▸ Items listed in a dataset
- Opening Delimiter -

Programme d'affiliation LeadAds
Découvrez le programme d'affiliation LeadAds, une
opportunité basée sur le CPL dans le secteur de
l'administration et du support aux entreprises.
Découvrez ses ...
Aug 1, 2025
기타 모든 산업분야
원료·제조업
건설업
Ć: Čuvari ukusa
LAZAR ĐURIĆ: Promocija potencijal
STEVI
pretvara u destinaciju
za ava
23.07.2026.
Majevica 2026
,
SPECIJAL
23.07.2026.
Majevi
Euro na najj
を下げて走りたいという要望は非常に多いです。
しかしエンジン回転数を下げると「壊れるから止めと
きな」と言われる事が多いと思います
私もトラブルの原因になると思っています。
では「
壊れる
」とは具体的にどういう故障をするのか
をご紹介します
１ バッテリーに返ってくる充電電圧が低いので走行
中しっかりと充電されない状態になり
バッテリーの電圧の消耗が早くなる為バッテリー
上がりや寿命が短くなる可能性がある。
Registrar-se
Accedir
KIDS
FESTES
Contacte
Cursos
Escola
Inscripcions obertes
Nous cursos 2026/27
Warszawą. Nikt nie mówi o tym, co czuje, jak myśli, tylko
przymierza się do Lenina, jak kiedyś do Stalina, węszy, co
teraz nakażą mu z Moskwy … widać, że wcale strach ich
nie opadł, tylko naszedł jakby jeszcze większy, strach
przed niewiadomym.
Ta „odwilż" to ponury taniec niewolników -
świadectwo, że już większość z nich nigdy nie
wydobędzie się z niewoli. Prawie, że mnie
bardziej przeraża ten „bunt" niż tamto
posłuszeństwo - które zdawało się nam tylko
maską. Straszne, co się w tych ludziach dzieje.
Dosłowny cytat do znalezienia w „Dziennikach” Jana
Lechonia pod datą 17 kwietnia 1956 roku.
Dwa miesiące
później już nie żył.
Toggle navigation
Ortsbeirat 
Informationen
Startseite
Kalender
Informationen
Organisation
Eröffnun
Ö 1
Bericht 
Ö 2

- Closing Delimiter -

▸ Exercise
All of the entries above should be output exactly as they are.

▸ Solution for this problem
Programme d'affiliation LeadAds
Découvrez le programme d'affiliation LeadAds, une
opportunité basée sur le CPL dans le secteur de
l'administration et du support aux entreprises.
Découvrez ses ...
Aug 1, 2025
기타 모든 산업분야
원료·제조업
건설업
Ć: Čuvari ukusa
LAZAR ĐURIĆ: Promocija potencijal
STEVI
pretvara u destinaciju
za ava
23.07.2026.
Majevica 2026
,
SPECIJAL
23.07.2026.
Majevi
Euro na najj
を下げて走りたいという要望は非常に多いです。
しかしエンジン回転数を下げると「壊れるから止めと
きな」と言われる事が多いと思います
私もトラブルの原因になると思っています。
では「
壊れる
」とは具体的にどういう故障をするのか
をご紹介します
１ バッテリーに返ってくる充電電圧が低いので走行
中しっかりと充電されない状態になり
バッテリーの電圧の消耗が早くなる為バッテリー
上がりや寿命が短くなる可能性がある。
Registrar-se
Accedir
KIDS
FESTES
Contacte
Cursos
Escola
Inscripcions obertes
Nous cursos 2026/27
Warszawą. Nikt nie mówi o tym, co czuje, jak myśli, tylko
przymierza się do Lenina, jak kiedyś do Stalina, węszy, co
teraz nakażą mu z Moskwy … widać, że wcale strach ich
nie opadł, tylko naszedł jakby jeszcze większy, strach
przed niewiadomym.
Ta „odwilż" to ponury taniec niewolników -
świadectwo, że już większość z nich nigdy nie
wydobędzie się z niewoli. Prawie, że mnie
bardziej przeraża ten „bunt" niż tamto
posłuszeństwo - które zdawało się nam tylko
maską. Straszne, co się w tych ludziach dzieje.
Dosłowny cytat do znalezienia w „Dziennikach” Jana
Lechonia pod datą 17 kwietnia 1956 roku.
Dwa miesiące
później już nie żył.
Toggle navigation
Ortsbeirat 
Informationen
Startseite
Kalender
Informationen
Organisation
Eröffnun
Ö 1
Bericht 
Ö 2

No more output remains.